→ TASK INSTRUCTIONS
Continue the forum post about a large DataFrame that arrives as None in the next task, starting right after its last line.
##### TEXT SECTION #####
Dekel R

    Dekel R

    3 months ago
    Hey, I have a flow that generates a big pandas DataFrame (about 19M rows and 13 cols) and then saves it to Google BigQuery/Google storage.. etc (There are multiple tasks - but for this question I’m gonna simplify the flow). Task_a returns a df - I log the shape of it (at the last line of task_a) and get the 19M and 13 cols df - then this output gets sent to the next task - Task_b - I log the type and shape in the first row of this task - and its a Nonetype. Anyone ever had such an issue? (I debugged it locally and I cant reproduce the issue - I only get it once processing a lot of data - maybe its the issue here?) Example -
    @task()
    def task_a():
       df = pd.Dataframe()
       ......
       <http://logger.info|logger.info>(df.shape) # 19M and 13 cols
       return df
    
    @task()
    def task_b(df):
       <http://logger.info|logger.info>(type(df)) # Nonetype
    
    with Flow('****',
              storage=Docker(registry_url="us-central1-docker.pkg.dev****/",
                             dockerfile="./Dockerfile"), executor=LocalDaskExecutor(scheduler="processes")) as flow: #
          df = task_a()
##### DATA LINES #####
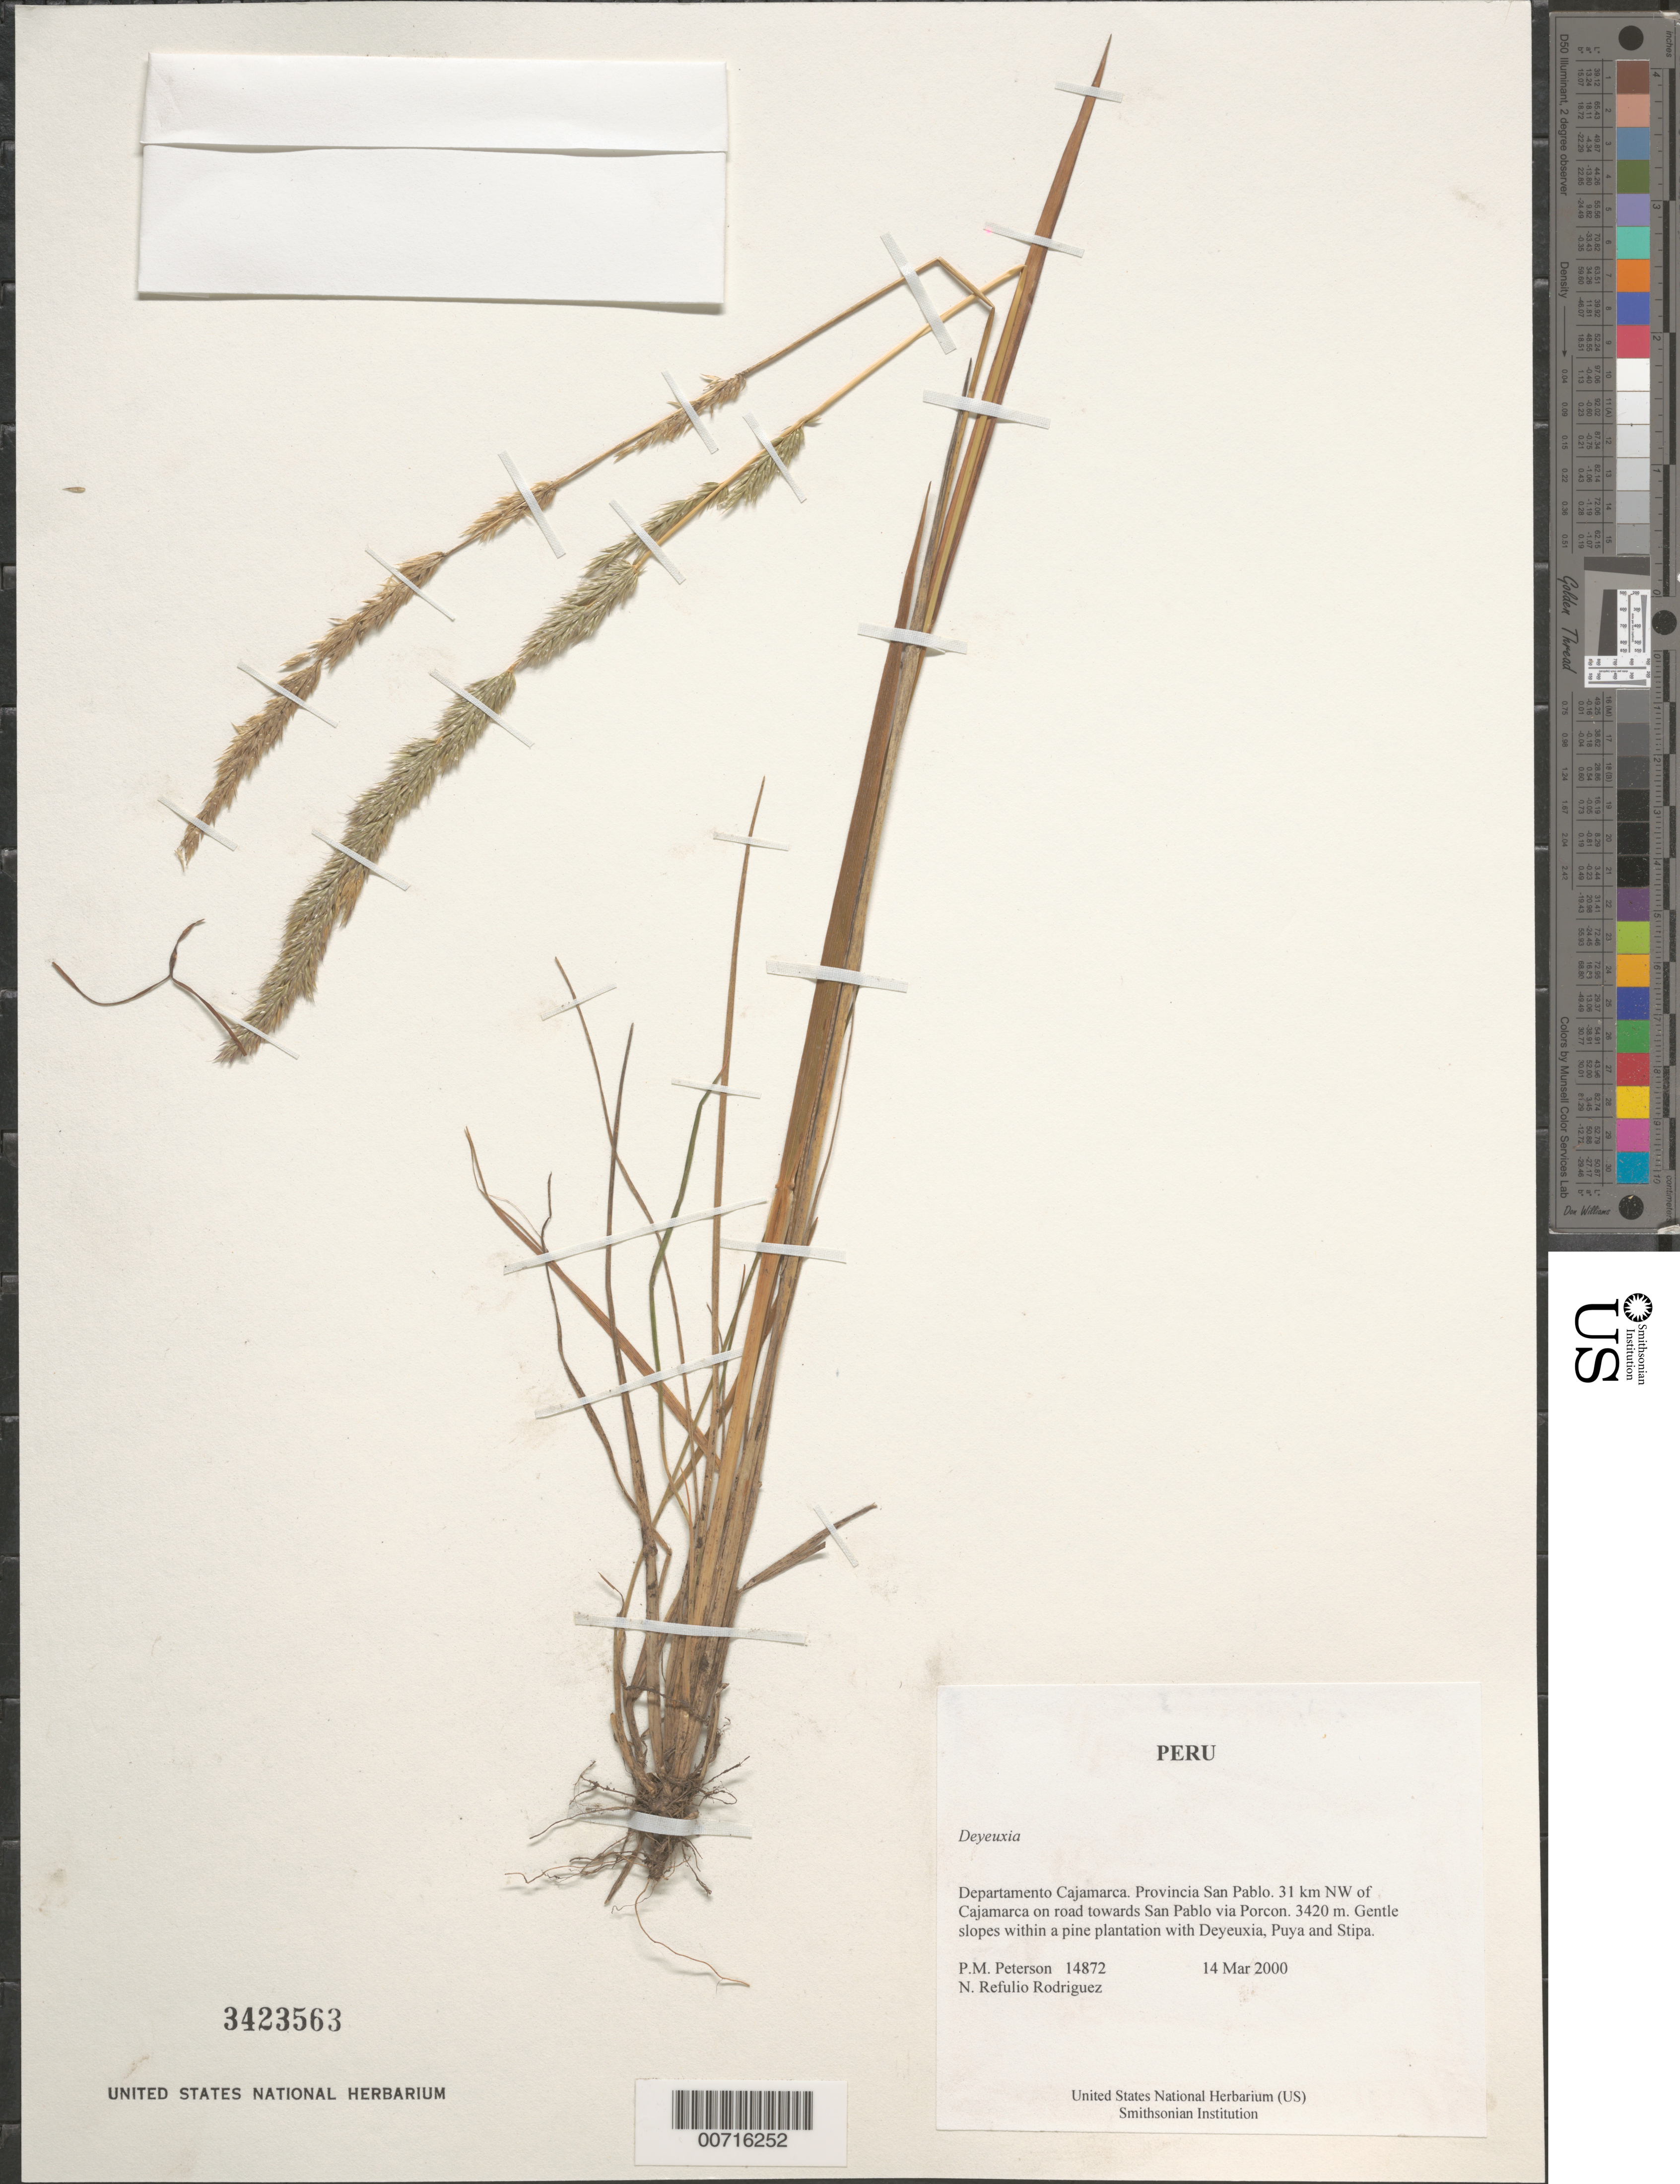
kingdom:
#####
→ TASK ANSWER
          task_b(df)
    Kevin Kho

    Kevin Kho

    3 months ago
    I have not seen something like that happen. Does it happen on smaller data too?
    Dekel R

    Dekel R

    3 months ago
    Never saw it too - and it works just fine on smaller data (thousands of rows and more). That’s why I can’t reproduce it locally and I didn’t notice the issue until the flow analyzed larger amounts of data… I also can’t see any logs (running with LocalDaskExecutor and both logzio logger and Prefect logger - none works with this executer - please see my other message at the channel that I posted yesterday)
    Kevin Kho

    Kevin Kho

    3 months ago
    Why are you tied to processes? Is threads an options for LocalDaskExecutor?
    Dekel R

    Dekel R

    3 months ago
    I’m extracting data from millions of HTML files, so I think processes are the solution here. For now this solution (running with VertexRun and LocalDaskExecutor) is good enough but still takes hours - so moving to threads isn’t a possibility.
    I’m trying to save the df at the same task in which it’s still not a NoneType - I will update how it goes.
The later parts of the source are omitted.